◆ Given exercise 1: Please update the records from the line with "genus: Rubus" up to and including the line with "scientific name: Leucophaeus pipixcan", replacing "scientific name" with "binomial name" and leaving everything else unchanged. Return only those lines.

## start Extract to read

The little band in the Residency did more than make history. In a sense they made scripture, for their refuge became one of the holy places of British Imperialism and their struggle, reiterated in verse and prose, re-enacted on the stage and refought in spirit, summarised the Imperial ethos and furnished the Imperial dogma with all the apparatus of miracles and martyrs.27
The massacre at Kanpur, or rather ‘Cawnpore’ as it was known to the British, was too shocking for polite English mention; it was banished to the sweat-soaked realm of nightmares and high fevers. But Lucknow was a soaring triumph of the spirit, eminently worth mythologising, and defiantly commemorated by the Union Jack which would fly, night and day, above the ravaged Residency for the remaining ninety years of British rule.

## end Extract to read

◆ Given exercise 2: Carry the passage on the Lucknow Residency further, starting right after its final sentence.

## start Excerpted data

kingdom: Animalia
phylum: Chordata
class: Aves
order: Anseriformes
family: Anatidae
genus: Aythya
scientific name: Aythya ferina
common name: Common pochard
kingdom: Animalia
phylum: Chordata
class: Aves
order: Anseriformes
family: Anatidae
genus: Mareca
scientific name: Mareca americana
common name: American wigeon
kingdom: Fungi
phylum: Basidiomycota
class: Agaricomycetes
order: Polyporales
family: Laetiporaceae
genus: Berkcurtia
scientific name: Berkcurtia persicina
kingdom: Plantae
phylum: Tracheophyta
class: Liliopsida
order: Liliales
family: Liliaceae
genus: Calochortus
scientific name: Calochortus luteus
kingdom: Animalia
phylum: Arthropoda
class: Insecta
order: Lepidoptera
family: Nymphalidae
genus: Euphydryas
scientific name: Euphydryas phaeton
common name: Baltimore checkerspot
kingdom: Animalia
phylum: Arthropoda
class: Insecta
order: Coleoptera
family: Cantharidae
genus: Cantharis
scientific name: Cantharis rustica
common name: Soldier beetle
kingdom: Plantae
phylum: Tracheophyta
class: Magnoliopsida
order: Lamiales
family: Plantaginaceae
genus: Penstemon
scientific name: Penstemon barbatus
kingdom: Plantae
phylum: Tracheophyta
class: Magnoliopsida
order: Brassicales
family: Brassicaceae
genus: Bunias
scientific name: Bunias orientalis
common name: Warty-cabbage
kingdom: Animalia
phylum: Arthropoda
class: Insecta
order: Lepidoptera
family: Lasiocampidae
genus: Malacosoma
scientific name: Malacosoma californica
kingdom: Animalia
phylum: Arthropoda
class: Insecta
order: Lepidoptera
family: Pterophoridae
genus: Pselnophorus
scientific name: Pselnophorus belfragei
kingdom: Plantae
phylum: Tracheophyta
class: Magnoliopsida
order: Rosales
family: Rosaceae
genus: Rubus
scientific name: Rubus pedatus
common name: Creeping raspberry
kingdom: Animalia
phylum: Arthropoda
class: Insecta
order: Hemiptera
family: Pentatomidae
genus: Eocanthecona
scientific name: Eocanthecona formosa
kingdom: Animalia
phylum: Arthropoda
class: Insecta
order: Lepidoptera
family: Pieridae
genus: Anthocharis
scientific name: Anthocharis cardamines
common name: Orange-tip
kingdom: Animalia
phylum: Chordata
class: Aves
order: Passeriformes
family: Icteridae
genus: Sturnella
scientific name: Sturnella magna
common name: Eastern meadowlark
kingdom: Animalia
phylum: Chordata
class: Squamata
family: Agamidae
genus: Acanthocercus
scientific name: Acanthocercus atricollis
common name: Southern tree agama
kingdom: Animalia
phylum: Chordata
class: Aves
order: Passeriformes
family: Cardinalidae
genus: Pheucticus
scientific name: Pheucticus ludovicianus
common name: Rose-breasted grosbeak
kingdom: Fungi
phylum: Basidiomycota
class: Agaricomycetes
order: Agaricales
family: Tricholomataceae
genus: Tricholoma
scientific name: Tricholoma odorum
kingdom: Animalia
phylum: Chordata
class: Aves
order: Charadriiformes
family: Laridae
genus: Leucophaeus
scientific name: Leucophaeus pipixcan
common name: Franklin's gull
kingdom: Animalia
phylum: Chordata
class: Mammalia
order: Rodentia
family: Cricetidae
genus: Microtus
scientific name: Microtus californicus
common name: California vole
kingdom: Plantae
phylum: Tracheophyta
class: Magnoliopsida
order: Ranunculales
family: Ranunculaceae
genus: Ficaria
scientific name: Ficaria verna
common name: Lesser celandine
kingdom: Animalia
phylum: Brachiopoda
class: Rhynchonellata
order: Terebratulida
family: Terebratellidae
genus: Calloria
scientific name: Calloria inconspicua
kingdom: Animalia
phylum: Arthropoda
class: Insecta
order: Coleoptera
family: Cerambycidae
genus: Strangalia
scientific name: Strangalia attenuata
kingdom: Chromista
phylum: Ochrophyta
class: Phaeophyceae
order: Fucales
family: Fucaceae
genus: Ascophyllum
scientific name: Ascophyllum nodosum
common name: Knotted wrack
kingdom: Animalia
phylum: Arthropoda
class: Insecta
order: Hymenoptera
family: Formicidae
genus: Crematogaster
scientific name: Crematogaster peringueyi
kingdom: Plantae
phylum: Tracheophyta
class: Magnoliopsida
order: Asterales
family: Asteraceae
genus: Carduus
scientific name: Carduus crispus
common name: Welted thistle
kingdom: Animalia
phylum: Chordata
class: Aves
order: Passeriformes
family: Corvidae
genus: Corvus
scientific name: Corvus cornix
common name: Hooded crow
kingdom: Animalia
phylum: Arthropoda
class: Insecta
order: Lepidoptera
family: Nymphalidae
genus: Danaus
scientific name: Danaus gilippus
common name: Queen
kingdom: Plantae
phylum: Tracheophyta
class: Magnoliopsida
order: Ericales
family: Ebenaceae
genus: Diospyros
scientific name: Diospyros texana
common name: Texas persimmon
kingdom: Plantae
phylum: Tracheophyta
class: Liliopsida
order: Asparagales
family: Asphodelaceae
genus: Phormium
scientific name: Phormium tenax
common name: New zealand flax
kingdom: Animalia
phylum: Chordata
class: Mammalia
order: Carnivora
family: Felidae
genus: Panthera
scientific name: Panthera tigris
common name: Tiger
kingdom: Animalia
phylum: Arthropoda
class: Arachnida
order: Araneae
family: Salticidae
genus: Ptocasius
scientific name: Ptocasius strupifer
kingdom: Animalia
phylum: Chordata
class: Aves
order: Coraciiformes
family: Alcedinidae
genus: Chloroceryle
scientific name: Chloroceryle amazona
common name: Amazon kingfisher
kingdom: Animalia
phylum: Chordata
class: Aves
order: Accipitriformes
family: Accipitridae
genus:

## end Excerpted data

◆ Written reply 1:
genus: Rubus
binomial name: Rubus pedatus
common name: Creeping raspberry
kingdom: Animalia
phylum: Arthropoda
class: Insecta
order: Hemiptera
family: Pentatomidae
genus: Eocanthecona
binomial name: Eocanthecona formosa
kingdom: Animalia
phylum: Arthropoda
class: Insecta
order: Lepidoptera
family: Pieridae
genus: Anthocharis
binomial name: Anthocharis cardamines
common name: Orange-tip
kingdom: Animalia
phylum: Chordata
class: Aves
order: Passeriformes
family: Icteridae
genus: Sturnella
binomial name: Sturnella magna
common name: Eastern meadowlark
kingdom: Animalia
phylum: Chordata
class: Squamata
family: Agamidae
genus: Acanthocercus
binomial name: Acanthocercus atricollis
common name: Southern tree agama
kingdom: Animalia
phylum: Chordata
class: Aves
order: Passeriformes
family: Cardinalidae
genus: Pheucticus
binomial name: Pheucticus ludovicianus
common name: Rose-breasted grosbeak
kingdom: Fungi
phylum: Basidiomycota
class: Agaricomycetes
order: Agaricales
family: Tricholomataceae
genus: Tricholoma
binomial name: Tricholoma odorum
kingdom: Animalia
phylum: Chordata
class: Aves
order: Charadriiformes
family: Laridae
genus: Leucophaeus
binomial name: Leucophaeus pipixcan

◆ Written reply 2:
To the insurgents too, Lucknow was important. The siege of the Residency provided a sustained focus for the revolt in Awadh. The longer it lasted, the more committed became both Hindu and Muslim participants and the more persuaded became the great rural taluqdars. Lucknow flourished again as a source of power and authority. A supposed son of the last nawab was enthroned, and a skeleton administration set up in his name. It lasted until March 1858 when the city finally fell to the largest British army, as opposed to Sepoy army, ever mustered in India. Suppressing the insurgency in the rest of Awadh took another year, plus a complete reversal of the 1856 land settlement. But with the fall of Lucknow and the ruthless sacking of this ‘Babylon of India’ the Great Rebellion lost all momentum.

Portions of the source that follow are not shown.